» Work task:
Give again the line that contains "the improbability of", plus every line after it to the end of the records, unchanged.

» Records supplied:
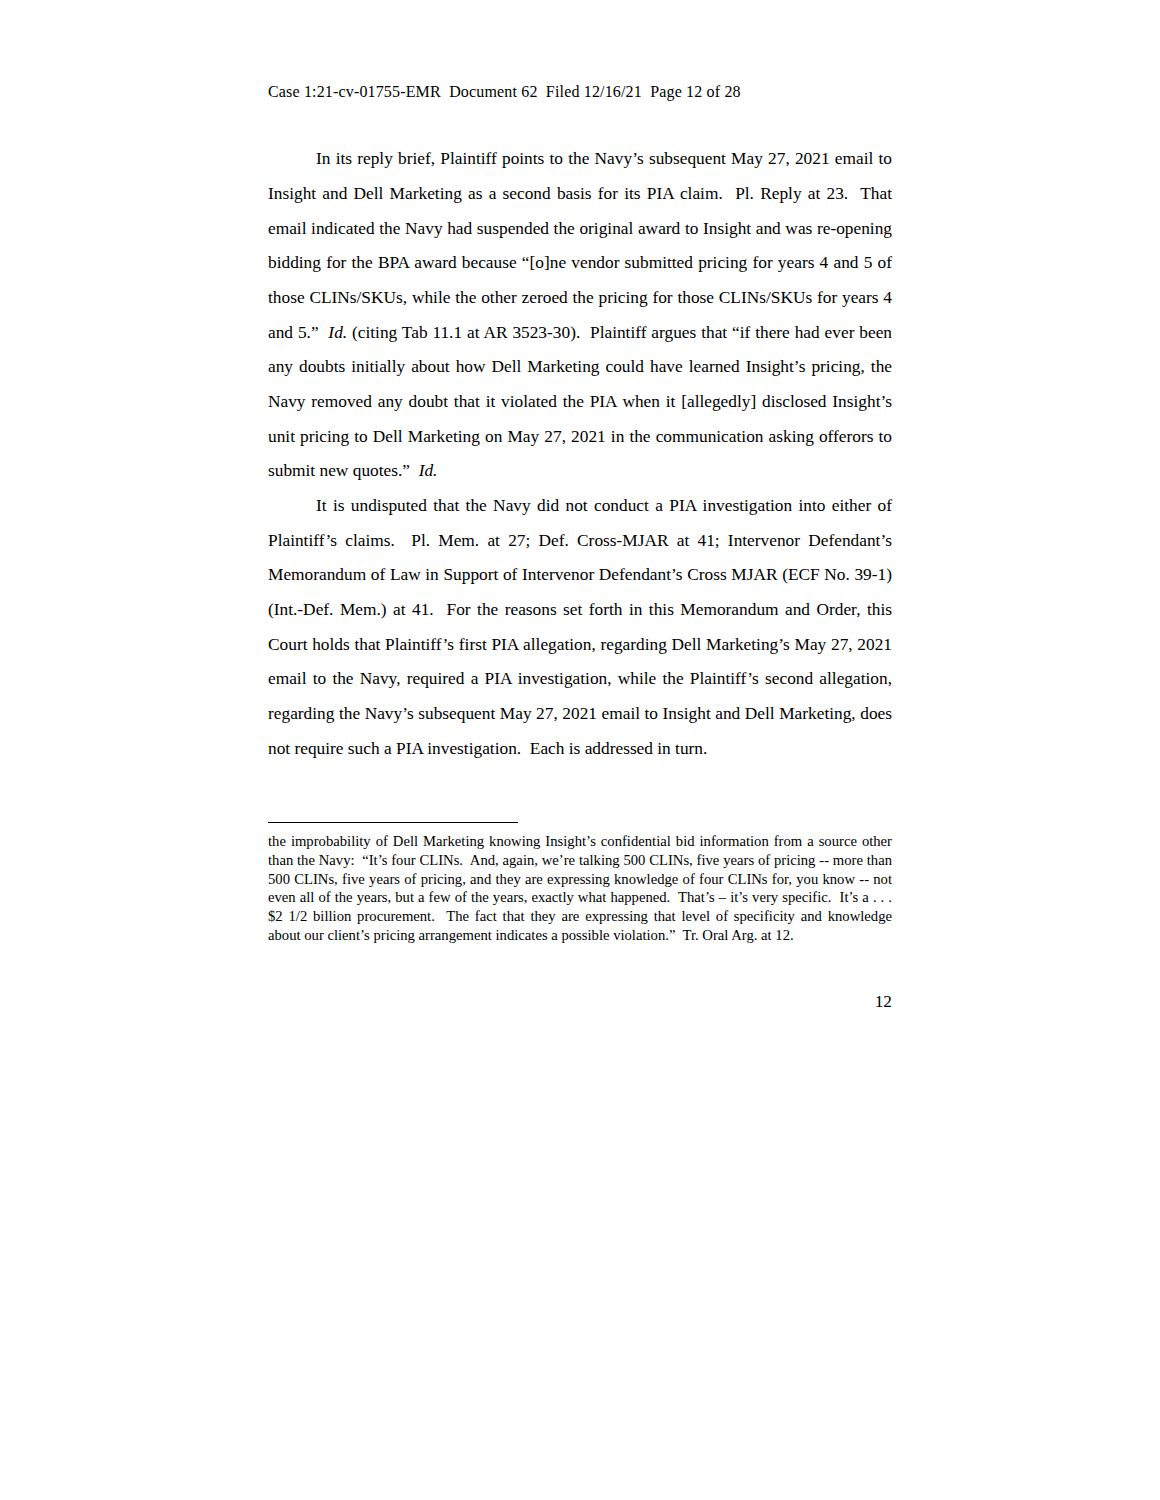Case 1:21-cv-01755-EMR Document 62 Filed 12/16/21 Page 12 of 28
In its reply brief, Plaintiff points to the Navy’s subsequent May 27, 2021 email to Insight and Dell Marketing as a second basis for its PIA claim. Pl. Reply at 23. That email indicated the Navy had suspended the original award to Insight and was re-opening bidding for the BPA award because “[o]ne vendor submitted pricing for years 4 and 5 of those CLINs/SKUs, while the other zeroed the pricing for those CLINs/SKUs for years 4 and 5.” Id. (citing Tab 11.1 at AR 3523-30). Plaintiff argues that “if there had ever been any doubts initially about how Dell Marketing could have learned Insight’s pricing, the Navy removed any doubt that it violated the PIA when it [allegedly] disclosed Insight’s unit pricing to Dell Marketing on May 27, 2021 in the communication asking offerors to submit new quotes.” Id.
It is undisputed that the Navy did not conduct a PIA investigation into either of Plaintiff’s claims. Pl. Mem. at 27; Def. Cross-MJAR at 41; Intervenor Defendant’s Memorandum of Law in Support of Intervenor Defendant’s Cross MJAR (ECF No. 39-1) (Int.-Def. Mem.) at 41. For the reasons set forth in this Memorandum and Order, this Court holds that Plaintiff’s first PIA allegation, regarding Dell Marketing’s May 27, 2021 email to the Navy, required a PIA investigation, while the Plaintiff’s second allegation, regarding the Navy’s subsequent May 27, 2021 email to Insight and Dell Marketing, does not require such a PIA investigation. Each is addressed in turn.
the improbability of Dell Marketing knowing Insight’s confidential bid information from a source other than the Navy: “It’s four CLINs. And, again, we’re talking 500 CLINs, five years of pricing -- more than 500 CLINs, five years of pricing, and they are expressing knowledge of four CLINs for, you know -- not even all of the years, but a few of the years, exactly what happened. That’s – it’s very specific. It’s a . . . $2 1/2 billion procurement. The fact that they are expressing that level of specificity and knowledge about our client’s pricing arrangement indicates a possible violation.” Tr. Oral Arg. at 12.
12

» Response:
the improbability of Dell Marketing knowing Insight’s confidential bid information from a source other than the Navy: “It’s four CLINs. And, again, we’re talking 500 CLINs, five years of pricing -- more than 500 CLINs, five years of pricing, and they are expressing knowledge of four CLINs for, you know -- not even all of the years, but a few of the years, exactly what happened. That’s – it’s very specific. It’s a . . . $2 1/2 billion procurement. The fact that they are expressing that level of specificity and knowledge about our client’s pricing arrangement indicates a possible violation.” Tr. Oral Arg. at 12.
12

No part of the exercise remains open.